How to complete this task:
For the word "mitigation", report how many lines of the records below contain it, and nothing more.

** Dataset records follows **

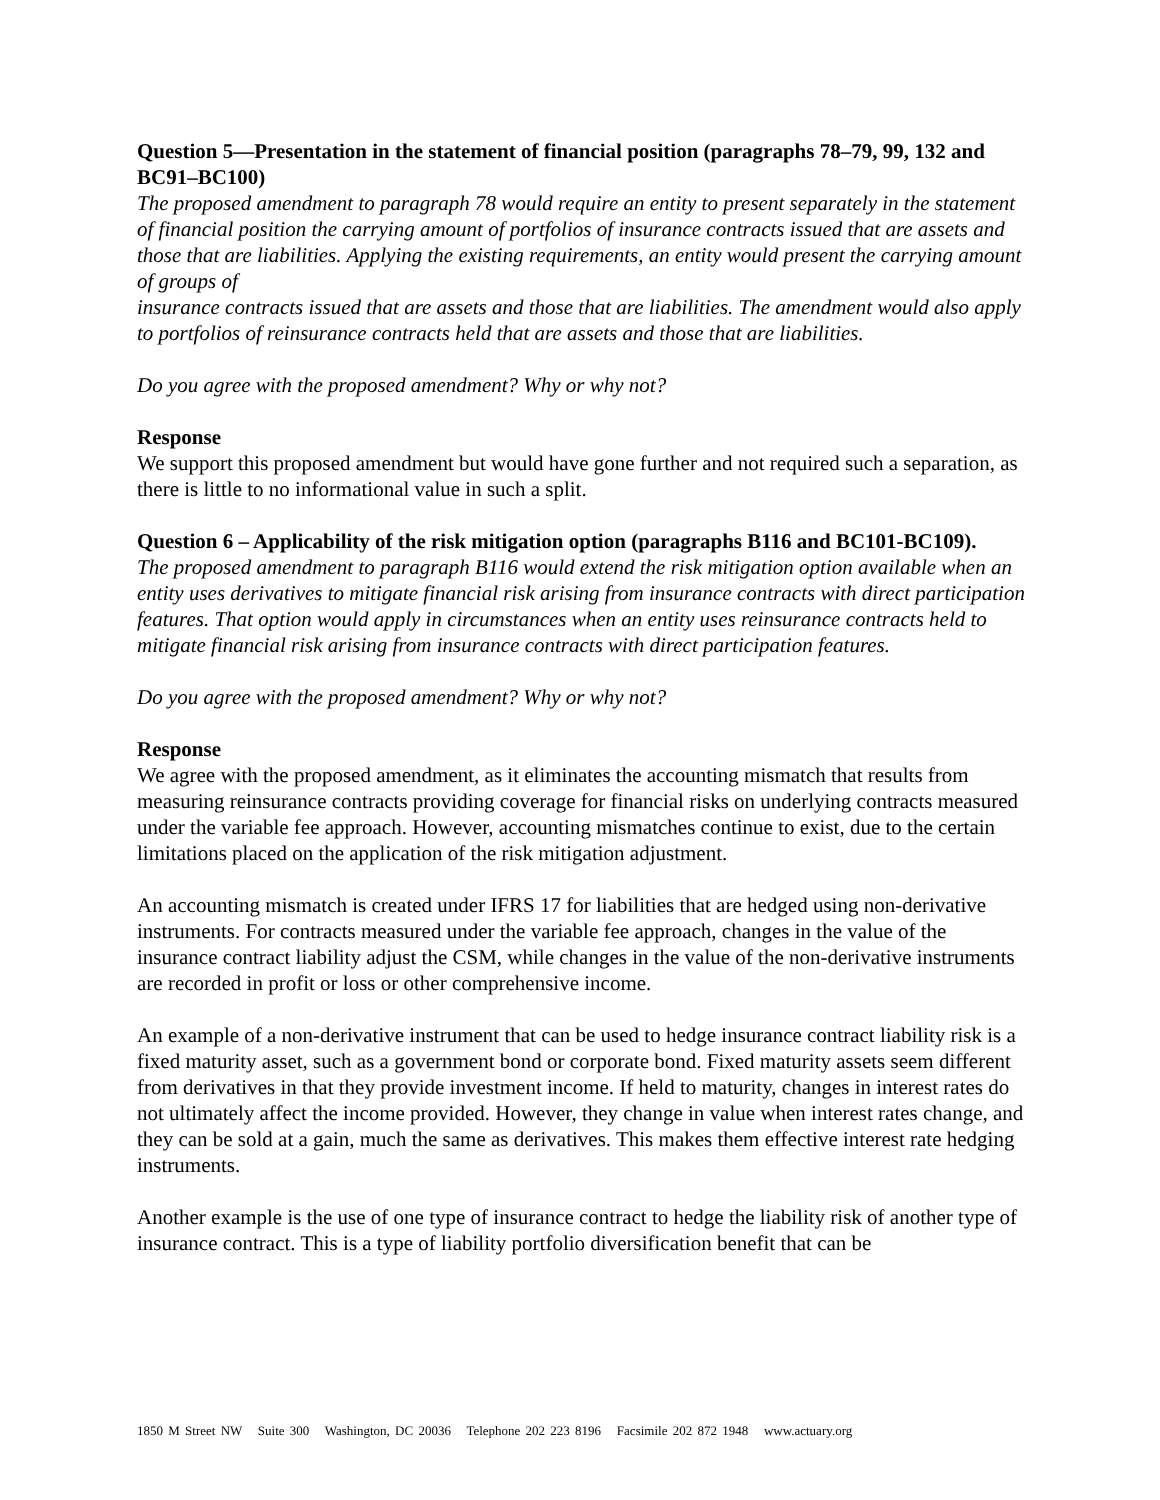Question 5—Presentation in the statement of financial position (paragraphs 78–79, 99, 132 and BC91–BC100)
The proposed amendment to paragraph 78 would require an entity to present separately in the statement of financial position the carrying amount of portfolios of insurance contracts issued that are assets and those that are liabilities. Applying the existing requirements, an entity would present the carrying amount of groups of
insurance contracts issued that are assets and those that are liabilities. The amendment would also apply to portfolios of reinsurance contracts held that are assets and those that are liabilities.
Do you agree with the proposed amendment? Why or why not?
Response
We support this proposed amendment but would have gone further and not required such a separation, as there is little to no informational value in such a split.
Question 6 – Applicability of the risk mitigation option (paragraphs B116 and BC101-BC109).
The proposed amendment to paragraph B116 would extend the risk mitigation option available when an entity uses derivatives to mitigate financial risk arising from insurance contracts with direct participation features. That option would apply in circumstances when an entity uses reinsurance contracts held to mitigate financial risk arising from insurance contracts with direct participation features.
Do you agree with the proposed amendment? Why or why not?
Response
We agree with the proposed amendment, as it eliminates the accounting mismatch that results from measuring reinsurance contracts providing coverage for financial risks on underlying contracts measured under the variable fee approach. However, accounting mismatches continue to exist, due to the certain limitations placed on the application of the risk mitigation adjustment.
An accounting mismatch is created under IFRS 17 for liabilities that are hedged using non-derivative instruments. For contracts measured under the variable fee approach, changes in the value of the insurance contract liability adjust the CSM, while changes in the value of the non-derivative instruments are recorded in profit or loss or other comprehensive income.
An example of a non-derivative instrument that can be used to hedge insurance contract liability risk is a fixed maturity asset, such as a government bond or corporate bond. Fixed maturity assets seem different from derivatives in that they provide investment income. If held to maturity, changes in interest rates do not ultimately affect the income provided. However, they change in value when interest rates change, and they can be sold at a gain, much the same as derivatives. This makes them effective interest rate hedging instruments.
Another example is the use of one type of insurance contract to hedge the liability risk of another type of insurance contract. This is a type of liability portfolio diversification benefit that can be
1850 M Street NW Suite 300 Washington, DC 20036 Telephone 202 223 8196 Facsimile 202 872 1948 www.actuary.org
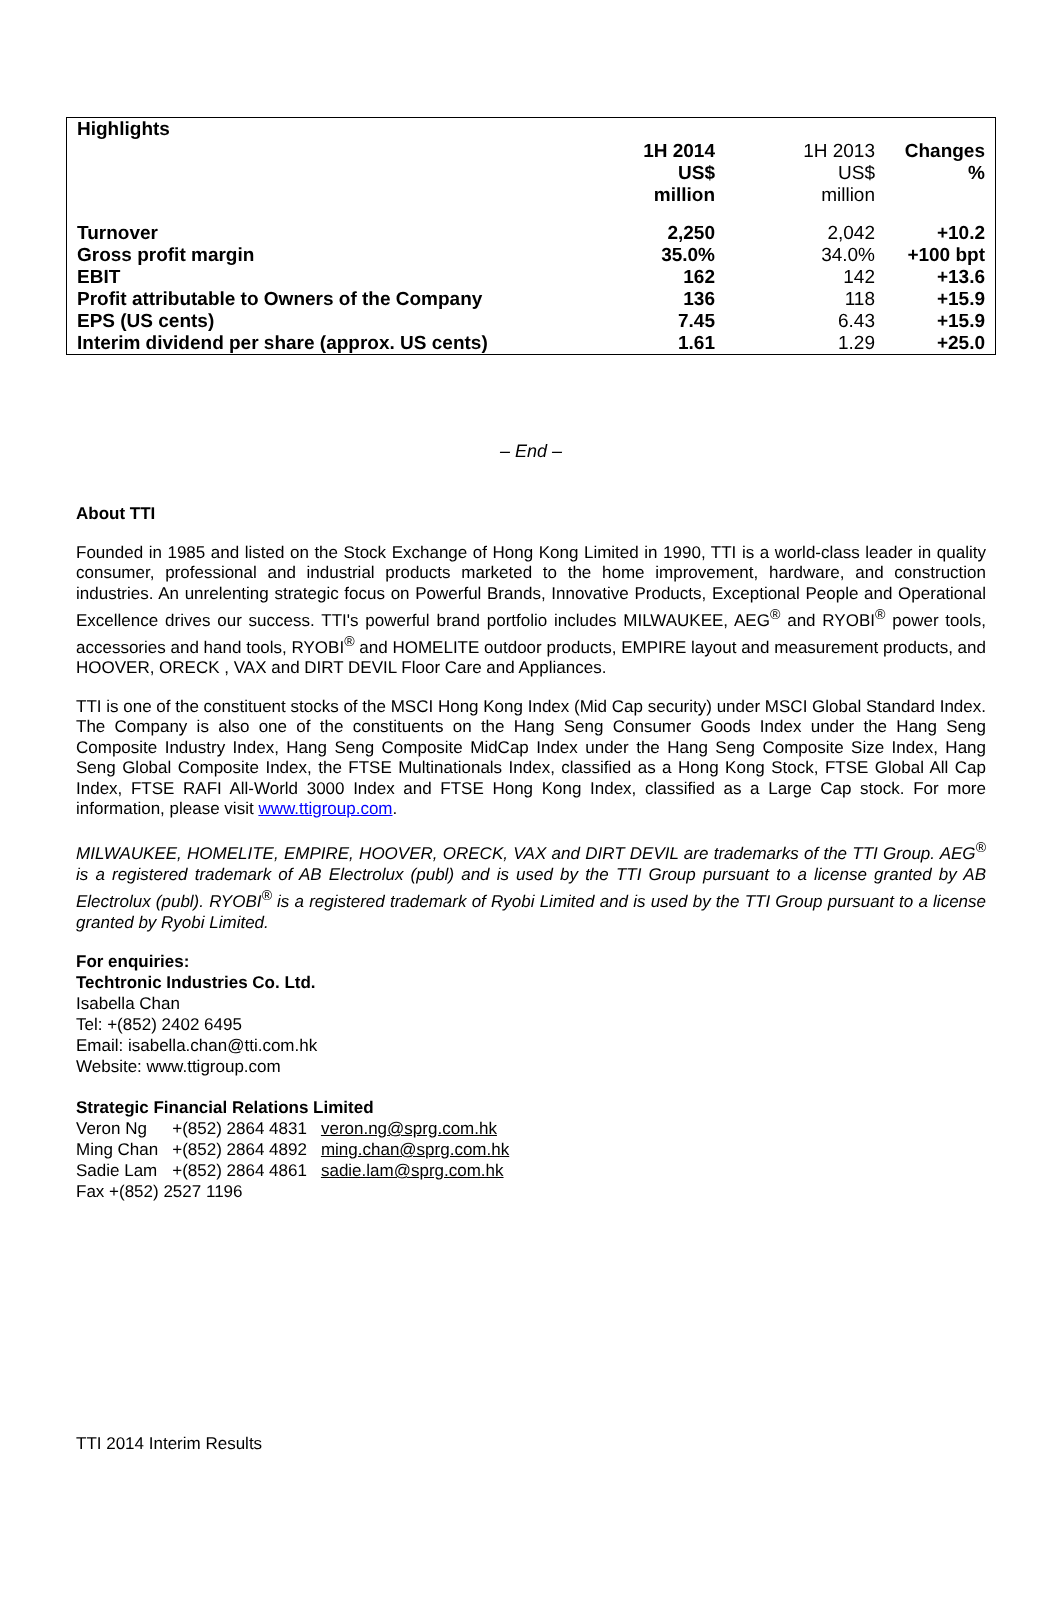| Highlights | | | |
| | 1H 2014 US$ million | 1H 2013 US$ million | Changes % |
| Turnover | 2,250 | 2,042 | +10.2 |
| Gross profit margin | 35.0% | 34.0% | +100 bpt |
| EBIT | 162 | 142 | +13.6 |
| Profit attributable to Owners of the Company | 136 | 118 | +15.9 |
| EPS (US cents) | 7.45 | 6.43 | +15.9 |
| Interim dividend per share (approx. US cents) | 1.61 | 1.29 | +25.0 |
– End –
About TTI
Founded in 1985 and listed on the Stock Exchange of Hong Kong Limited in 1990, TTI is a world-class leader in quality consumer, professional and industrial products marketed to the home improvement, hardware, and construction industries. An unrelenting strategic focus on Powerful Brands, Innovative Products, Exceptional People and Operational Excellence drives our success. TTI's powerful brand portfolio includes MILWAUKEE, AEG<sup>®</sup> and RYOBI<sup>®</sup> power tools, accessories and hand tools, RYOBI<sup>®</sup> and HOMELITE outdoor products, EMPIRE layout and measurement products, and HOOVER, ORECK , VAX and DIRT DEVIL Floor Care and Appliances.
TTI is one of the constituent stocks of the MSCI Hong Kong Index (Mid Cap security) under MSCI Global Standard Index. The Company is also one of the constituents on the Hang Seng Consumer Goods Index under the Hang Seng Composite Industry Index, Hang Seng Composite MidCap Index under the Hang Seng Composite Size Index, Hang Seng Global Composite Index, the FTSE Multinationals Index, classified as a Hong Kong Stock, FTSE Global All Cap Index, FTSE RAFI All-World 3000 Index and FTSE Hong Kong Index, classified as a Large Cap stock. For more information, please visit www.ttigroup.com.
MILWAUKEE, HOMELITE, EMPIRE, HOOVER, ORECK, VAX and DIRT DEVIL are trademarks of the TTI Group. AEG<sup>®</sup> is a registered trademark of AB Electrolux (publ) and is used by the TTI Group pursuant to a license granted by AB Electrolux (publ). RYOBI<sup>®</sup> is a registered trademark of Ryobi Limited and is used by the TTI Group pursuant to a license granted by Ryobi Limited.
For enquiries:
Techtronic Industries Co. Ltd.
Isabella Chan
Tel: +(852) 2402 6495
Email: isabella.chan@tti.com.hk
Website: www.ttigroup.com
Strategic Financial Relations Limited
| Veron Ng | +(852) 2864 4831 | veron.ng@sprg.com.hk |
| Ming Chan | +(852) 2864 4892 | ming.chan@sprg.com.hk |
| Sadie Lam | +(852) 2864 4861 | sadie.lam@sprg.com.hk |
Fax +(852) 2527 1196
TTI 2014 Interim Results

** End of Dataset records **
** Dataset records follows **

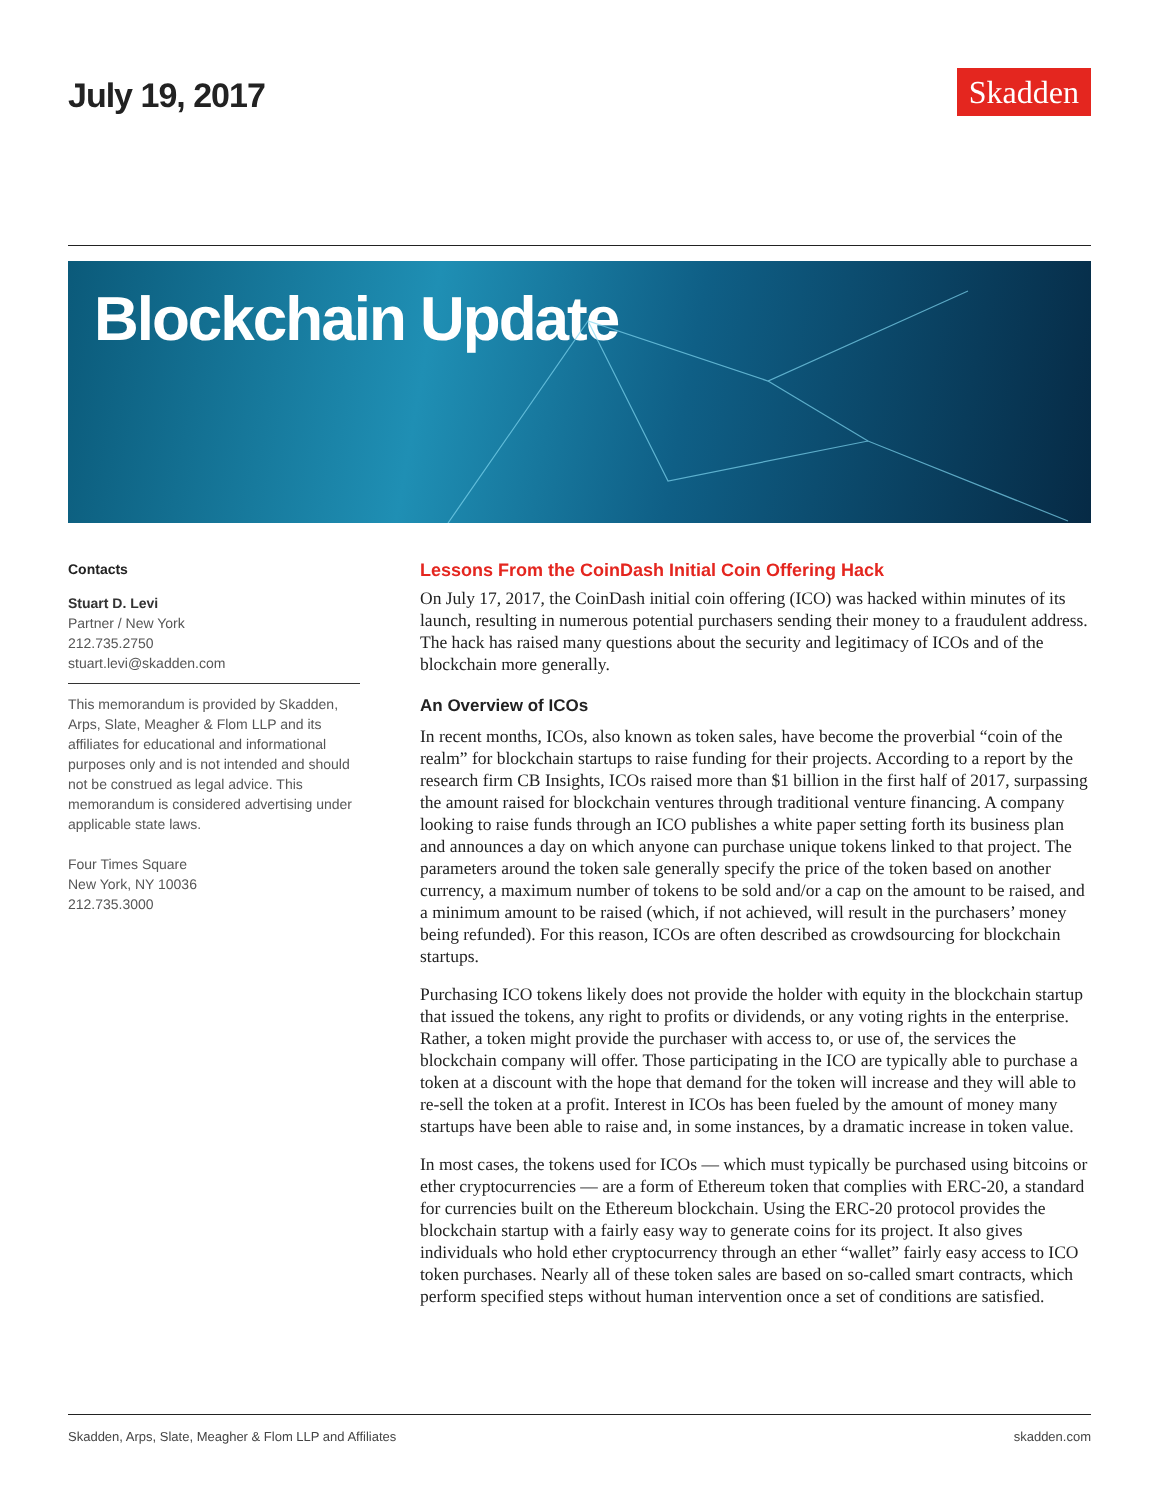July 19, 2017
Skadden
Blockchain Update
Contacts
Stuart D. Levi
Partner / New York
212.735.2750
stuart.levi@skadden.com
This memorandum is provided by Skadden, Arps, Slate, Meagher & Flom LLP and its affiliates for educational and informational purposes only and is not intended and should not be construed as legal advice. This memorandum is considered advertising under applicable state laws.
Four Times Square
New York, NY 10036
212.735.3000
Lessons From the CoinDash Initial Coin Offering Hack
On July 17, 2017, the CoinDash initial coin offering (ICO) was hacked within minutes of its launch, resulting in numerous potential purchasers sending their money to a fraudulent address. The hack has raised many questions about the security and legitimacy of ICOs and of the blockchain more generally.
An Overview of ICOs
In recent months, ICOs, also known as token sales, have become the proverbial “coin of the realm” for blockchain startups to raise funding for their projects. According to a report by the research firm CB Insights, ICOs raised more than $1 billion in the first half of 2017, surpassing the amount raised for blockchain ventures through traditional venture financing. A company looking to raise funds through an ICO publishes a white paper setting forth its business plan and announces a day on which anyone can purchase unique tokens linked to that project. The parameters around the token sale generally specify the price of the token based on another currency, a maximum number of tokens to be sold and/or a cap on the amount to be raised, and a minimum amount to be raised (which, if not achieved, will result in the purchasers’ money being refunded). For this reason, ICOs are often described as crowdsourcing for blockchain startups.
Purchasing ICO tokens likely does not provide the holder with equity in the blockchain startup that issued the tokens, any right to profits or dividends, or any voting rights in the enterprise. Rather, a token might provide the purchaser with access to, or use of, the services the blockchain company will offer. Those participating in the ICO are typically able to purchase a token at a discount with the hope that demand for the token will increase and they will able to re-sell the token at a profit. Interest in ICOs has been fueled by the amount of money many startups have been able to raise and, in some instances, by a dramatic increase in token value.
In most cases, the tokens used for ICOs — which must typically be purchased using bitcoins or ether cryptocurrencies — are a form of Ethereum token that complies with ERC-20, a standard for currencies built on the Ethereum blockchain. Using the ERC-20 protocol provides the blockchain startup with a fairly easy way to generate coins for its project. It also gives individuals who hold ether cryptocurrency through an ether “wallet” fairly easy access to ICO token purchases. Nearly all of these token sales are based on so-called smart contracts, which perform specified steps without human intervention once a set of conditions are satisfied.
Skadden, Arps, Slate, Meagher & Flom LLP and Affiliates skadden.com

** End of Dataset records **

Solved exercise:
3